“Here, out of this, my lad!” said he, giving a twist to the swinging concern that landed me on the deck in a twinkling. “You can’t stop there snoozing any longer! Don’t you see the sun is scorching your eyes out?”

He had a good deal of imagination, had that man; for it would have puzzled the ‘Philadelphia lawyer,’ whom father was so fond of quoting, to have discovered the ghost of a ray of sunlight this cold, foggy, February morning at Four Bells!

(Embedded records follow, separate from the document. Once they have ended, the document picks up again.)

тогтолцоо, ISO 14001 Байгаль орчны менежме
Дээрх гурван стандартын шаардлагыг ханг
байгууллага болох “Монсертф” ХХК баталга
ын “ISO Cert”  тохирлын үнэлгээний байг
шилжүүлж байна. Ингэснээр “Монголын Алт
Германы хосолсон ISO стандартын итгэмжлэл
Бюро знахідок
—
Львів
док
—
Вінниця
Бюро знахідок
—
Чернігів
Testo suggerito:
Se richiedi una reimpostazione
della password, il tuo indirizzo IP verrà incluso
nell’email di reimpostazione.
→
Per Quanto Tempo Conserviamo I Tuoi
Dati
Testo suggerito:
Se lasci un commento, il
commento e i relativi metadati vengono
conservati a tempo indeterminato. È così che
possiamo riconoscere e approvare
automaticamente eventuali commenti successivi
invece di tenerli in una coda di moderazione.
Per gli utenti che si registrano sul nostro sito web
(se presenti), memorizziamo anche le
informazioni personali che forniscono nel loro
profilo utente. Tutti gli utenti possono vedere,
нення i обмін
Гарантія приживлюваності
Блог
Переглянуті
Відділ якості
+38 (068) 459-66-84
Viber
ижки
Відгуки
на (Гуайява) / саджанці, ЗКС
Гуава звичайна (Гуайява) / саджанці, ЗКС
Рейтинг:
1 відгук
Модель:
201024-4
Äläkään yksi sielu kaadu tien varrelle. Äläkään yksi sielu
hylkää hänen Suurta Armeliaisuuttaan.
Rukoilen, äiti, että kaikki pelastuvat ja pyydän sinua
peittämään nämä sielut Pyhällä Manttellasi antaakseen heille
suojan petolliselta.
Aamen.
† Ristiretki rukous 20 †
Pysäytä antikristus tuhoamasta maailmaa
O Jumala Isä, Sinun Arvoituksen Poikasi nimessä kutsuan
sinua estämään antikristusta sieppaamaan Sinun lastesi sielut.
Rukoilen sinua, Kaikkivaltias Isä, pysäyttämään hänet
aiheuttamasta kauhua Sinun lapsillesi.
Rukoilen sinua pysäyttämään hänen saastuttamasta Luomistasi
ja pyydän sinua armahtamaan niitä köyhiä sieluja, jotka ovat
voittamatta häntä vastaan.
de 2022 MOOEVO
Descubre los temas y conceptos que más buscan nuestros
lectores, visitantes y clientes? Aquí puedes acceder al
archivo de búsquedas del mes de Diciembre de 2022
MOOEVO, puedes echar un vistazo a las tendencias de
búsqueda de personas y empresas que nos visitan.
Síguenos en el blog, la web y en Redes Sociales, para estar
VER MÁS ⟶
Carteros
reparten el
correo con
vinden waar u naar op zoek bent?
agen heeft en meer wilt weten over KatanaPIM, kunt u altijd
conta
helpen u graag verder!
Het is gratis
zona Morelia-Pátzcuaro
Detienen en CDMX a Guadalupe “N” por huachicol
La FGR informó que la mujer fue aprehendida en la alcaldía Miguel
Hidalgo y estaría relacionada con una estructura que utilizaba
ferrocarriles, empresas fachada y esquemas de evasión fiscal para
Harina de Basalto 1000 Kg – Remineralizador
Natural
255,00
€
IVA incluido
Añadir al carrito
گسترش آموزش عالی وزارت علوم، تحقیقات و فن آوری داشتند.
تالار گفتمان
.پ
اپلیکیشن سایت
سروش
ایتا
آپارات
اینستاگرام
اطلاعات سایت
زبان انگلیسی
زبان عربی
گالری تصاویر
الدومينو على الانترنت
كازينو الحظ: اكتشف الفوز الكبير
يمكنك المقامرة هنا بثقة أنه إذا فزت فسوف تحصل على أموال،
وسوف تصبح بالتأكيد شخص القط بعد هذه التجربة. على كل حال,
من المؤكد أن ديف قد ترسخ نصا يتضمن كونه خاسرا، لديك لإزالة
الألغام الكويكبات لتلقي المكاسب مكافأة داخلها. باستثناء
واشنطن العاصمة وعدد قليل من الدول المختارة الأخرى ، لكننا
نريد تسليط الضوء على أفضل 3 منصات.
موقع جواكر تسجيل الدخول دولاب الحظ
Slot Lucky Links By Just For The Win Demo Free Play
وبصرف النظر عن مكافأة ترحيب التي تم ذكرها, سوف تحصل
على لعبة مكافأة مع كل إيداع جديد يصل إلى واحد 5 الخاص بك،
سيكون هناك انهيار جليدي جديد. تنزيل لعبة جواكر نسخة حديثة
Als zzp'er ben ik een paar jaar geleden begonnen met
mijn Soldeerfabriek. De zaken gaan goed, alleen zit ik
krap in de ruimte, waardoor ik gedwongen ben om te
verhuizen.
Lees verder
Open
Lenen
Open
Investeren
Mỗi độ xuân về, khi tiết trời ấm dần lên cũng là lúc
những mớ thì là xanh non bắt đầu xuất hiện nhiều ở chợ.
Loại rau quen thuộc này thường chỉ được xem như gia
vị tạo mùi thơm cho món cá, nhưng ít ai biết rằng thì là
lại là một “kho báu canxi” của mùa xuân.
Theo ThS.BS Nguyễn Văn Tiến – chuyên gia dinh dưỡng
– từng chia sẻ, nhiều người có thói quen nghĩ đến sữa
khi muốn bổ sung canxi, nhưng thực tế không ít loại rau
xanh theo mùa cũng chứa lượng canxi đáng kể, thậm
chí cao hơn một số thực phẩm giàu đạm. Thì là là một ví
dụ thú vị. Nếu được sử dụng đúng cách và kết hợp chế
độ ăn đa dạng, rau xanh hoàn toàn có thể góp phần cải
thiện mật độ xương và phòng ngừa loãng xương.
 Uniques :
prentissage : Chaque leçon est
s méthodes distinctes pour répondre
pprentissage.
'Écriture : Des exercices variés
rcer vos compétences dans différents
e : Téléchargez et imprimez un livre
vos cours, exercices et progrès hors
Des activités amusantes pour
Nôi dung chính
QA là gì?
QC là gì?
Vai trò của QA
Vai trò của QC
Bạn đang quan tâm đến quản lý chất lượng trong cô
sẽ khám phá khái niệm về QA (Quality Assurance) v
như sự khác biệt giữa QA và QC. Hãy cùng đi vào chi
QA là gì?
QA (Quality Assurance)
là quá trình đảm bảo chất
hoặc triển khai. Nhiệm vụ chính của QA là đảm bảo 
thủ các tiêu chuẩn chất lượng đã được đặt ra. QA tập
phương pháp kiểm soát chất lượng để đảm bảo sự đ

The rest of the novices—there being, as you know, ten other ‘unclothed’ boys besides myself—had been roughly aroused in like fashion; and to a by-stander all of us must have looked a forlorn lot of shivering creatures, adrift there on the cheerless deck in the half light of early day, not knowing what to do with ourselves until somebody told us what to do and bearing, I fancy, a strikingly strong resemblance to a flock of lambs in some strange pasture deserted by their dams!

I make a mistake there, however, for the muttered growling exclamations I heard uttered by one of the warrant-officers, who came past where we stood clustered together, certainly sounded uncommonly like the name of the lambs’ mothers I have just mentioned, showing that its ‘eidolon’ remained.

The observation made by this officer, who, to my surprise, I subsequently found was the boatswain, brought our old police friend, the master-at-arms, on the scene.

“Here, boys,” said he to us, “you must bestir yourselves, and not stand star-gazing there, like so many country bumpkins at a fair! Tom Bowling, if you’re the son of your father, you ought to know that you’ve got to unsling your hammock when the ‘lash up and stow’ is sounded! And you, too, my Irish-Italian friend over there, roll up your hammock, my lad!”

“Sure, an’ is it manin’ me yez afther?” inquired Mick Donovan, unhitching the lanyard of his hammock from the hook above in a brace of shakes. “Faith, it’s makin’ a rowly-powly puddin’ of it I will, sor, entirely!”

The ‘Jaunty’ grinned at Mick’s naïve remark, but soon mastered the difficulty of teaching us by passing the job on to other hands.

“Ah, perhaps you’d better ‘go through the ropes,’ my lads, properly, and begin at once at your ‘bag and hammock drill,’ as all new boys should; though sometimes, they wait till they get uniforms first,” said he, hailing, as he spoke, one of the first-class boys standing by the police office, detailed to act as messengers, like our friend Larrikins. “Boy, there! See if you can find one of the instructors handy, and tell him, with my compliments, I should like to see him for a minute!”

“Yes, sir,” replied this chap, saluting. “I seed Mister Saunders by the fore-hatchway jist now.”